In this wide sweep of social and legal history, McIntosh bravely overleaps the traditional boundary of the Reformation, discussing her subject from the early days of post-plague society (with its greatly diminished population and relative affluence for many of the survivors) to the turn of the seventeenth century. By the latter date, the malevolent conjunction of such forces as a growing population, inflation, and a series of poor harvests had conspired to make the problems of both rural and urban poverty ubiquitous—especially in a world that feared "masterless men" and idol vagrants who might turn to crime and violence whenever opportunity offered. McIntosh's chronology ranges from a medieval world of purgatory and indulgences, with doctrines and institutions that loosened pocketbooks and founded hospitals and almshouses, to a new world in which Protestant and humanistic mores worked in consort with governmental concerns and policies.

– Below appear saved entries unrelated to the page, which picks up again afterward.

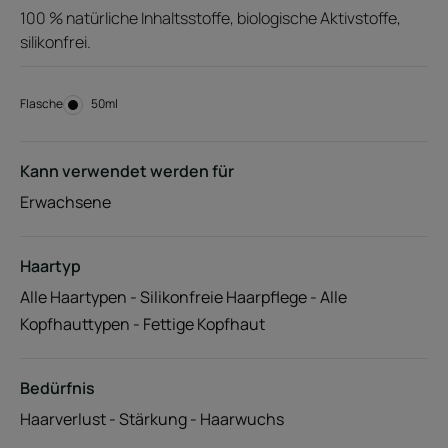
100 % natürliche Inhaltsstoffe, biologische Aktivstoffe,
silikonfrei.
Flasche
Flasche
50ml
Kann verwendet werden für
Erwachsene
Haartyp
Alle Haartypen - Silikonfreie Haarpflege - Alle
Kopfhauttypen - Fettige Kopfhaut
Bedürfnis
Haarverlust - Stärkung - Haarwuchs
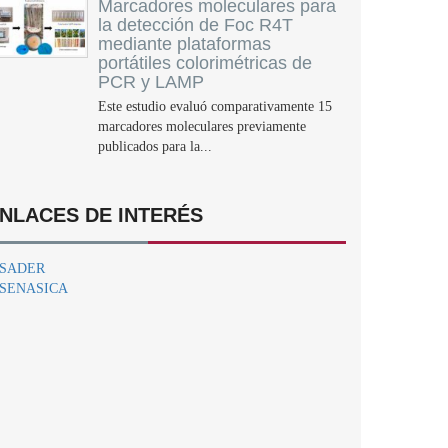
Marcadores moleculares para
la detección de Foc R4T
mediante plataformas
portátiles colorimétricas de
PCR y LAMP
Este estudio evaluó comparativamente 15
marcadores moleculares previamente
publicados para la...
NLACES DE INTERÉS
SADER
SENASICA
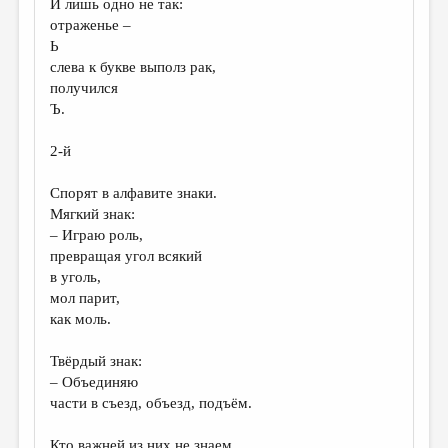
И лишь одно не так:
отраженье –
ДАЙДЖЕСТ
Ь
ПРОИЗВЕДЕНИЯ
слева к букве выполз рак,
получился
ПЕРЕВОДЫ
Ъ.
КОНКУРСЫ
2-й
ДЕТСКАЯ КОМНАТА
Спорят в алфавите знаки.
КНИЖНАЯ ПОЛКА
Мягкий знак:
– Играю роль,
ОБЗОР ЛИТЕРАТУРЫ
превращая угол всякий
СТРАНИЦЫ ПАМЯТИ
в уголь,
мол парит,
ОБЪЯВЛЕНИЯ
как моль.
КОЛОНКА РЕДАКТОРА
Твёрдый знак:
– Объединяю
РЕДКОЛЛЕГИЯ
части в съезд, объезд, подъём.
ОТ РЕДАКЦИИ
Кто важней из них не знаем,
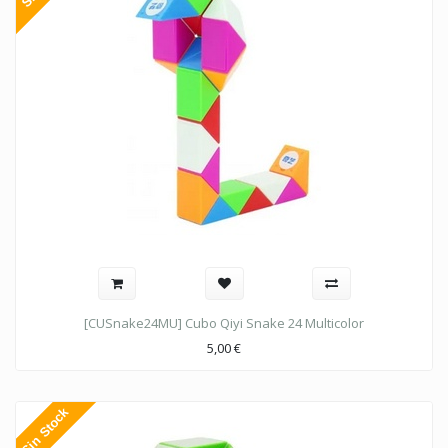
[CUSnake24MU] Cubo Qiyi Snake 24 Multicolor
5,00
€
Sin Stock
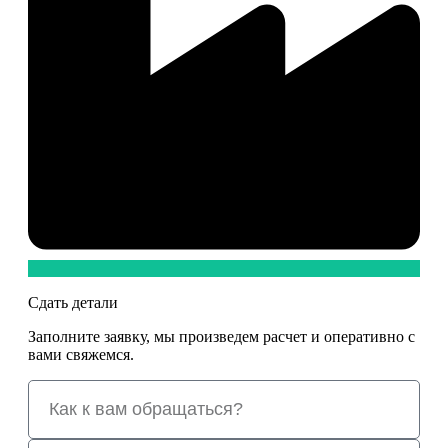
Сдать детали
Заполните заявку, мы произведем расчет и оперативно с
вами свяжемся.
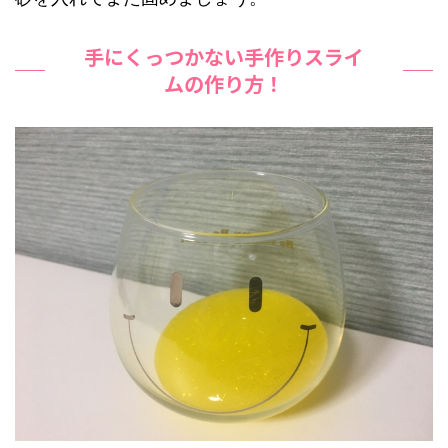
手にくっつかない手作りスライ
ムの作り方！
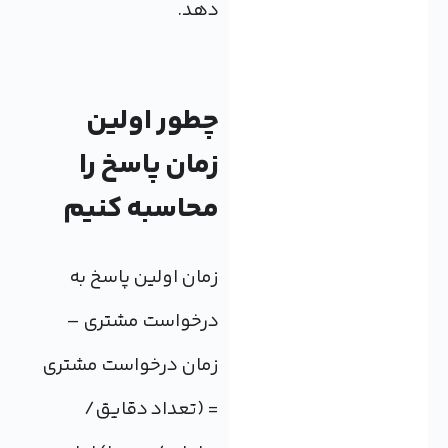
دهد.
چطور اولین
زمان پاسخ را
محاسبه کنیم
زمان اولین پاسخ به
درخواست مشتری –
زمان درخواست مشتری
= (تعداد دقایق/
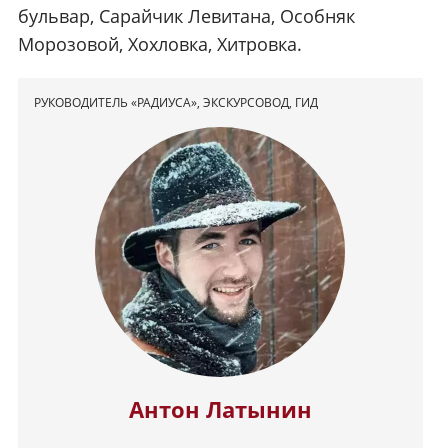
бульвар, Сарайчик Левитана, Особняк
Морозовой, Хохловка, Хитровка.
РУКОВОДИТЕЛЬ «РАДИУСА», ЭКСКУРСОВОД, ГИД
Антон Латынин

The Elizabethan poor laws of 1598 and 1601 came as the climax, or the logical conclusion, to several centuries of searching for a way to accomplish the worthy, if elusive, goal of regulating, controlling, and perhaps even ameliorating the conditions of people who lived on the margins of society. By 1601, volunteerism had given way to what, in effect, was a set tax to dull the sharpest edges of poverty. The parish was designated as the unit of government (and of social interaction) that would be the focal point of collecting and disbursing; it remained so until 1834. Licensed begging was no more. Its haphazard nature as a form of social welfare was made even more obsolete by the ease with which fraudulent letters of permission could be obtained, as well as by the chicanery of local authorities who were not held to account for money raised or bequests that they were meant to distribute.

McIntosh supports her positions with a database of statistical and tabular material (given in the appendixes) of her own construction, giving statistical support to an evolutionary or developmental view of social awareness and then of social change. McIntosh moves past fifteenth-century worries and early Tudor legislation in her close analysis of the various approaches that the haves took in their dealings with the have-nots. But beyond the numbers, McIntosh builds her argument by way of case studies and anecdotes or vignettes—for example, the 12d. given by Nottingham officials to "4 lame men coming from Kendall going unto the bath in Leicester shire" or those fortunate unfortunates at St. Thomas' Hospital in London who received some beef or mutton four days a week and then, as a supplement, some cheese or butter on the other three.

This study rests on the organization of data and the mining of the archives of thirty-five counties and regional repositories. It stands as a worthy sequel to the pioneering work of Jordan, whose research on this [End Page 621] topic inspired McIntosh's sympathetic studies. They show how large social issues can be illuminated when examined at the level of the village and the local community.1

Joel T. Rosenthal
State University of New York, Stony Brook

Footnotes

1. See, for example, Wilbur Kitchener Jordan, Philanthropy in England, 1480-1660: A Study of the Changing Patterns of English Social Aspirations (New York, 1959); idem, The Charities of London, 1480-1660: The Aspirations and Achievements of the Urban Society (North Haven, 1960).